People who follow the “MIND” or Mediterranean diet may have increased protection against neurodegenerative diseases, a major study has revealed.
The research, published by the University of British Columbia, adds to the growing body of evidence underlining the importance of diet on brain health.
The study looked at the combination of two popular diets: the Mediterranean diet and the Dietary Approaches to Stop Hypertension (DASH) diet. Together they form what is known as the MIND diet, which experts say could reduce the risk of diseases such as Alzheimer’s and Parkinson’s.
This type of diet often includes reduced meat intake and “a focus on vegetables, fruits, whole grains and healthy fats”.
To carry out the study, the researchers asked 176 participants to answer questions on their diet, as well as their brain health. It was found that “close adherence” to these diets coincided with later onset of Parkinson’s disease in women of up to 17.4 years, and 8.4 years in men.
Commenting on the paper, author Dr Silke Appel-Cresswell said: “The study shows individuals with Parkinson’s disease have a significantly later age of onset if their eating pattern closely aligns with the Mediterranean-type diet.”

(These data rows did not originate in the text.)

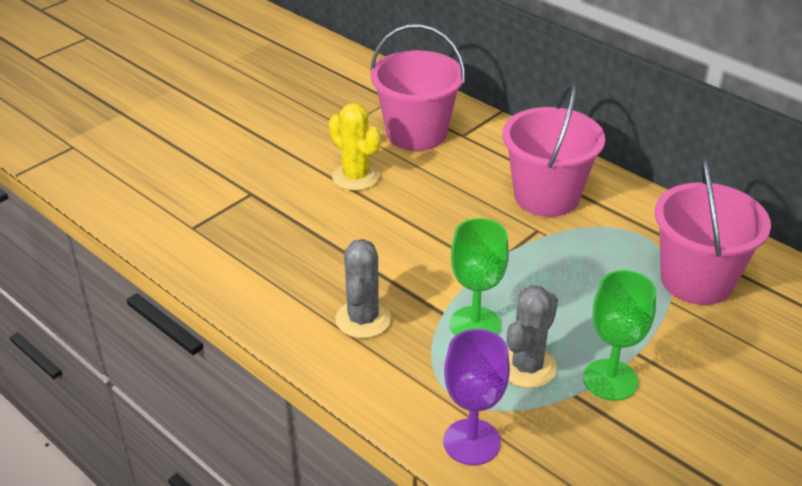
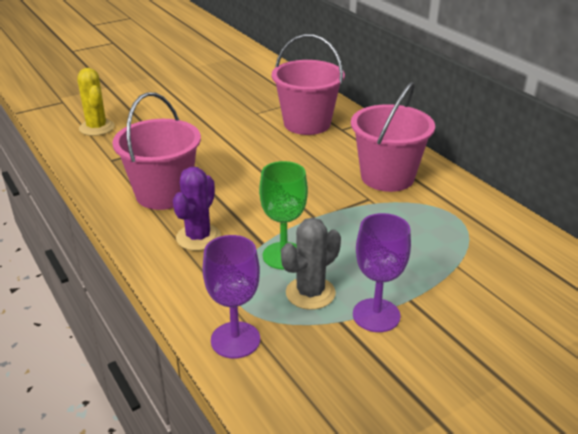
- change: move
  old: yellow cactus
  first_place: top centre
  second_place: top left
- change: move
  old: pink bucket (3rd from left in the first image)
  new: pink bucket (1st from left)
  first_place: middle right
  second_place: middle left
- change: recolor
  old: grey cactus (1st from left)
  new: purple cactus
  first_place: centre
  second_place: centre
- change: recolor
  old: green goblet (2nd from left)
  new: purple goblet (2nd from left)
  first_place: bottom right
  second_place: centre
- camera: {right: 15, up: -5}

The study also revealed that the MIND diet was more effective for women, while the Mediterranean was more effective for men at improving brain health.
Co-author Avril Metcalfe-Roach said: “If we understand the sex differences between the MIND diet and Mediterranean diet then we might better understand the sex differences that drive Parkinson’s disease in the first place.”
He added: “There is so much benefit to eating healthy. It is in everybody’s best interest to try to keep your microbiome healthy, to try and eat a rich variety of plant-based and other healthy foods. This study provides even more evidence for what we already know–that we should be trying to eat healthy and taking care of ourselves.”